Currently Listening: Butch Walker - Maybe It's Just Me
Yeah, so I haven't written in a while. Don't get me wrong, it's not like I didn't want to write. I've been writing drafts and deleting them, but I can never get exactly what I want to say out. I don't want to offend or upset people and I don't want to be questioned. Saying just one thing that I feel could turn into someone taking my words out of context and making me feel and look like a bad person. No, this isn't directed at anyone in particular - yet. But even then I think, "Who even reads this, let alone cares?" Well, my friends do and as straightforward as I wish I could be I am not. Therefore I write with twists and turns and never give a clue as to what I really want to say. Because let's be honest - if I wanted to say it, I would. So whatever with all of this, here's to not ignoring writing about everything and to not being scared to finally say everything.
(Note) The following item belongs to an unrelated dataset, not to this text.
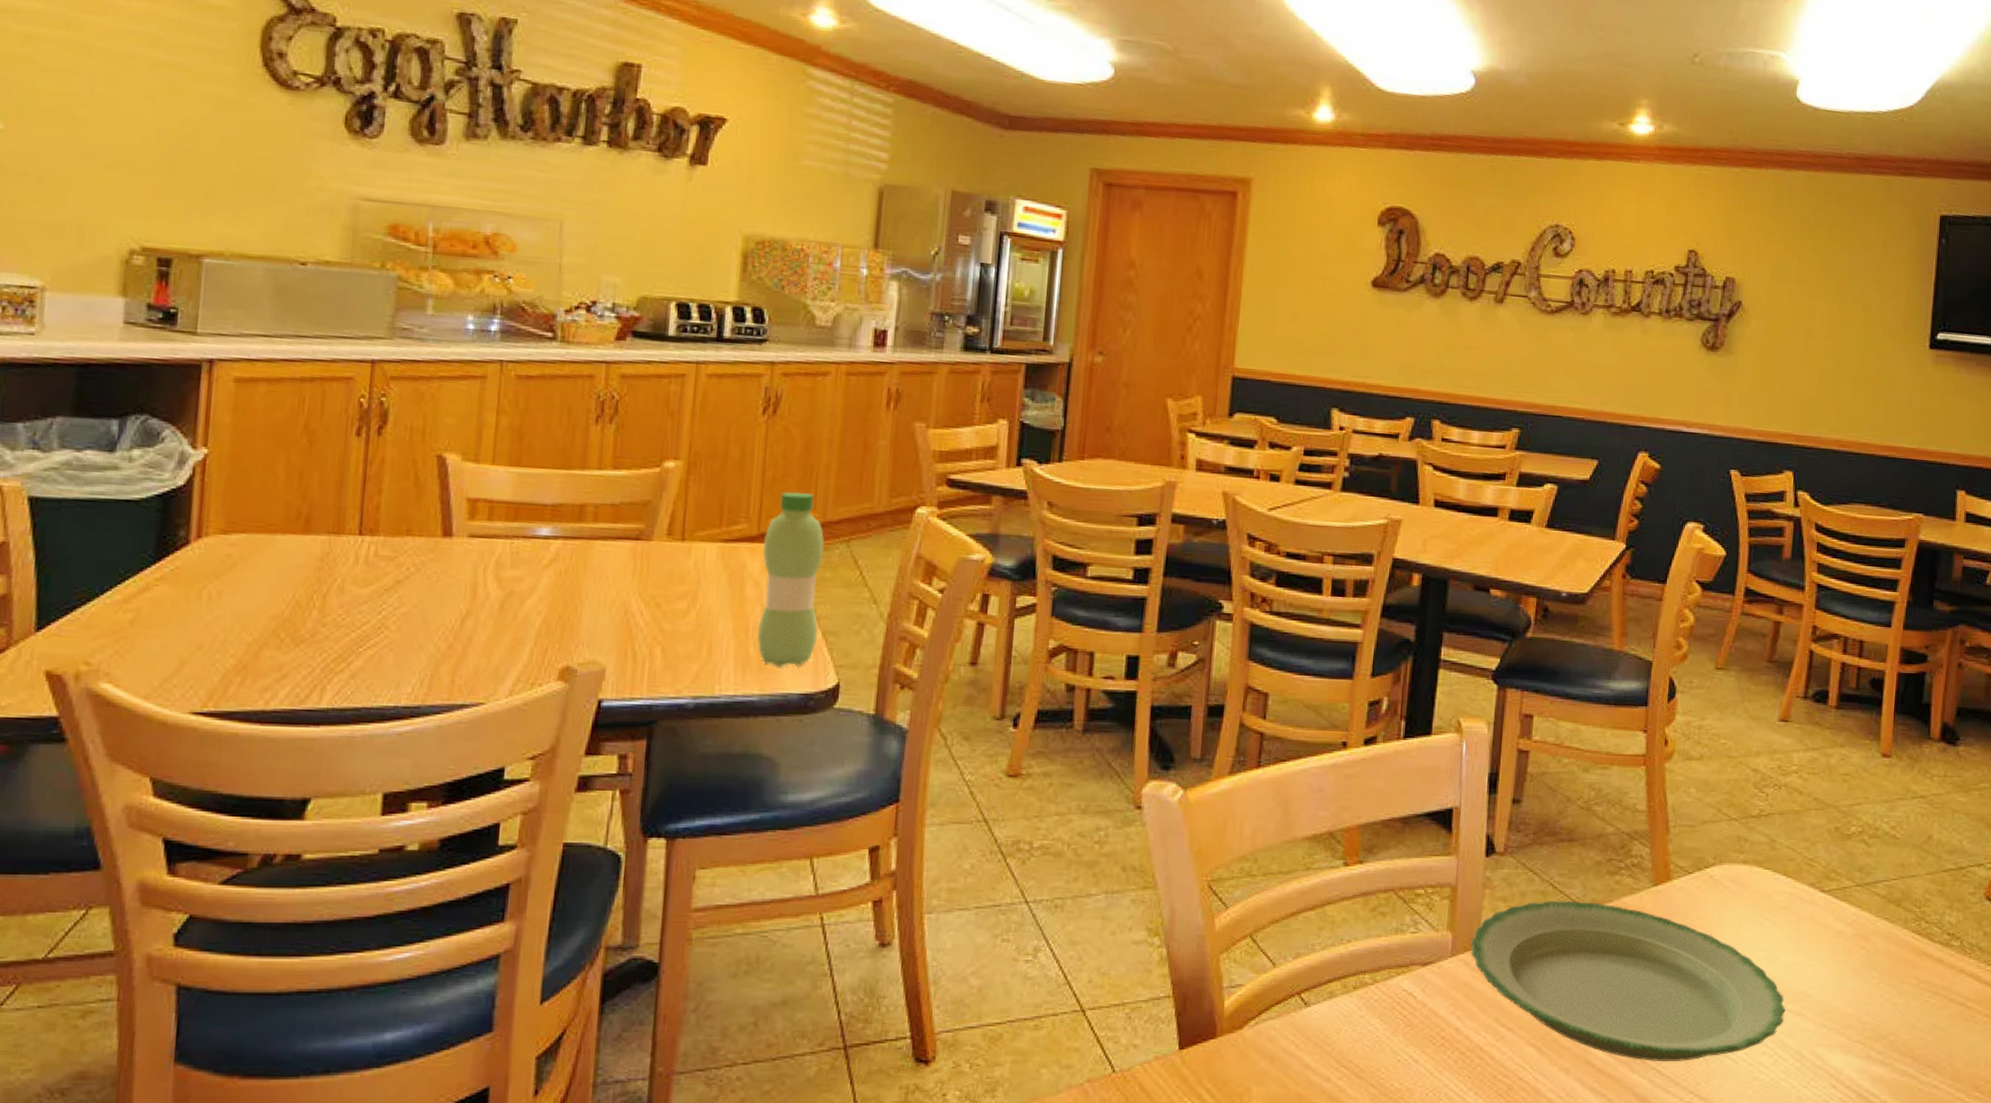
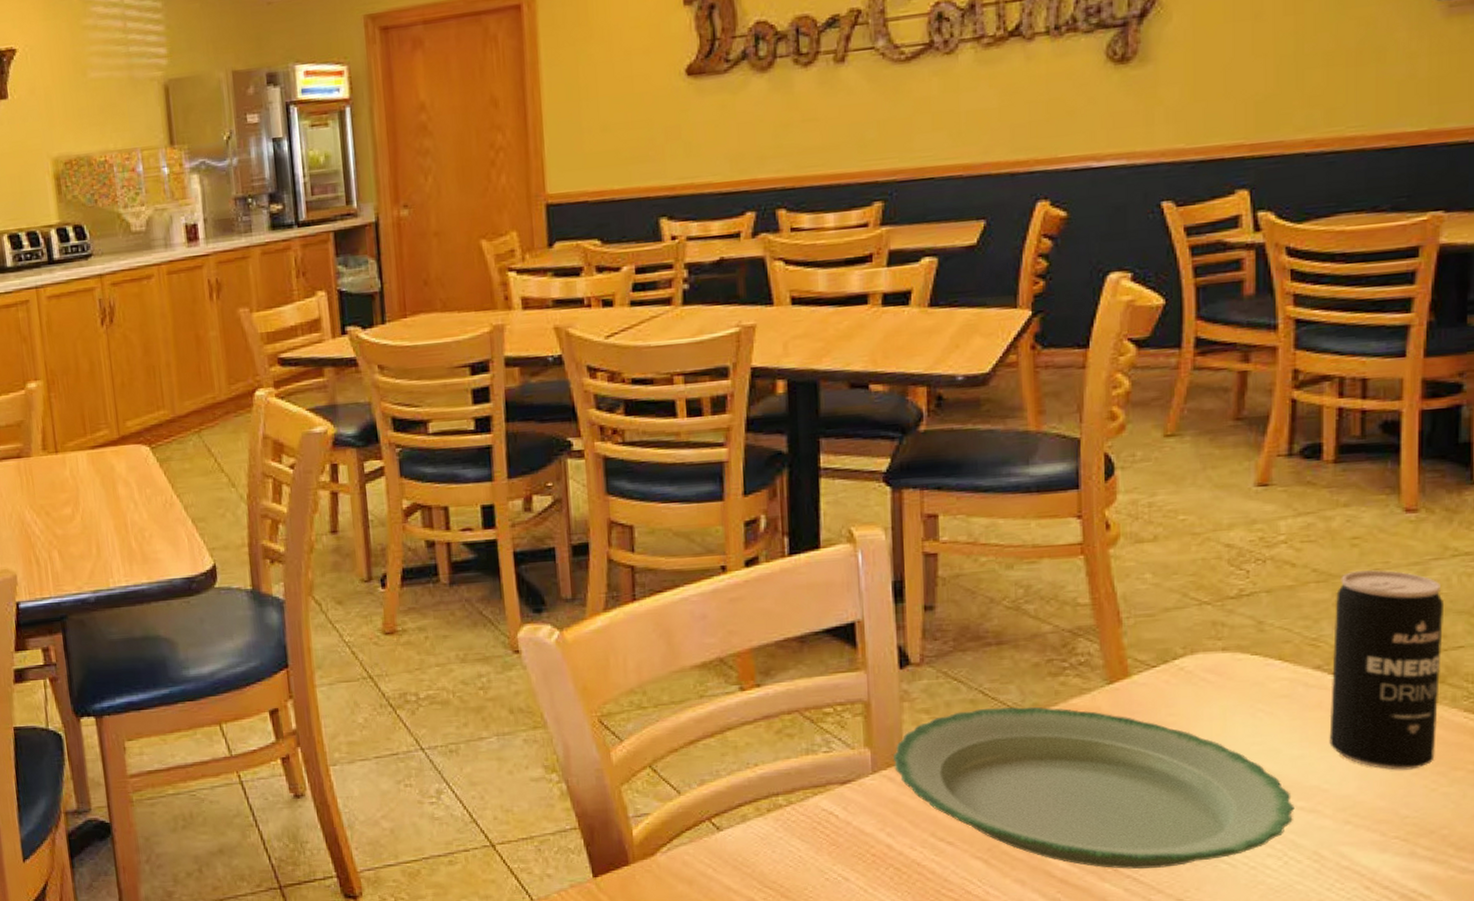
water bottle: present [757,492,825,666] -> none [125,392,189,556]
beverage can: none [1815,803,1904,981] -> present [1329,570,1443,770]

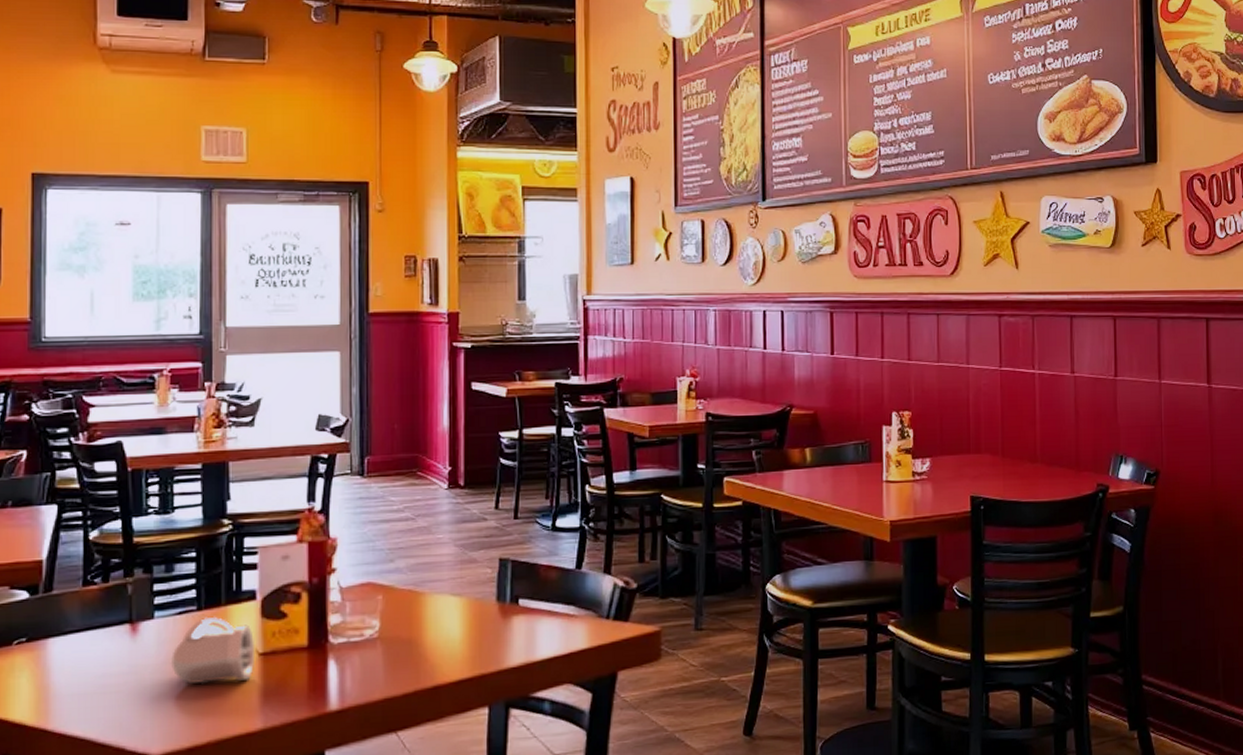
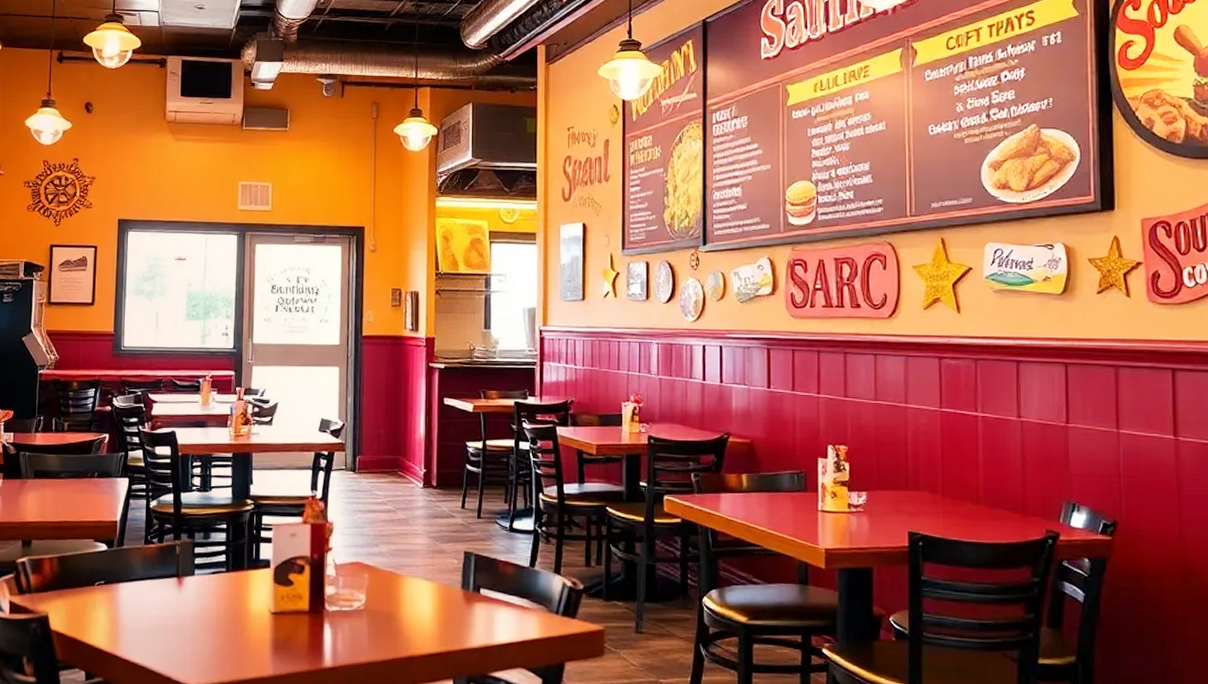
pipe fitting: present [170,616,254,685] -> none [205,578,268,633]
This could be long...(and a mess.)
One of the first issues I'm having is my job. Dear fellow coworkers, you lie and laugh about it and try to act like you are high and mighty. Guess what, we make smoothies and $7 an hour. Most of you will stay in food services all your life and you won't be a thought in my mind in a few years. If I had the balls to do it, I'd print this out and post it on the bulletin board at work. I'm about 90% fed up with everyone there. I feel like I'm at school with the way that everyone talks about each other and no one wants to ever get along. I honestly only trust 2 people there and it's not who anyone thinks it is. So what if I ask for some days of here and there, I work part time and I'm allowed to do that. I don't care what anyone there thinks about me and once I'm gone you'll be more upset than I will be, TRUST ME.
Going with this whole "I don't care attitude, I don't care about school anymore. Did I ever? Not so much, but now I REALLY DON'T CARE. I took my ACT's on Saturday and realized what a joke everything is. Today is the 3rd day in a row I've missed. Sometimes I'm sick sometimes I'm just lazy sometimes I'm avoiding things. Whatever the reason I know that I'm going to pass and I REALLY don't care to be there. I do whatever work I have to do, pass my tests, and I don't cause a ruckus in class. I know I'm a good kid and honestly, that's all I think that matters. Once I get my ACT scores back I can go on and decide what I'm doing in the fall. Until then I'm undecided and fine with that.
Still on the topic of school theres this whole "senior activities" things. Yeah, I spent $400 on a package to do every activity and it's February and I haven't done a thing yet. I didn't go to homecoming, I didn't go on the senior trip (PacTour was much better than that, let's just be serious for a minute), and all that's left is Grad-Night and Prom. Grad-night is looking to be okay, I should probably go to it just to see The Red Jumpsuit. But prom? Thats a dress I have to buy, hair to get done, and it's a dance...yeah, not really my thing. I always said I wanted to go, I mean it's senior prom, it's just something you go to. But why should I go? I have maybe 5 people I actually call friends that I'd even hang out with and I'd rather not. I don't know, maybe I'll change my mind, but I'd rather stay home and sleep or do something productive.
Now, speaking of being productive. Yeah I'll admit, I've gotten really lazy with some things. Making shirts, my modified book, uploading pictures, updating this blog, writing reviews...the list can go on and on. I think this goes along with this whole new "I don't care" attitude. But with these things I do care, I'm just not sure enough about what I want to do with them to even start doing something with them. Wow, that makes no sense. I guess in a way I feel intimidated by it all. I see all this stuff I start, but then can never finish. Or at least, I feel as if I can never finish it. I know if I really wanted to I could have some of my list of things that need to get done crossed off by now, but I just don't, and I don't really have a reason why. Theres obviously a bit of motivation missing and I have yet to figure out where to find some.
There's one more thing I NEED to write about (the BIG thing you could say), but I feel like it doesn't tie in with this whole post. This took me about a week to write as it is, but really I'll post the next one in about a day. I've been itching to post it and right now is feeling like the time has come.
I hate reading this and thinking it's boring. Sorry.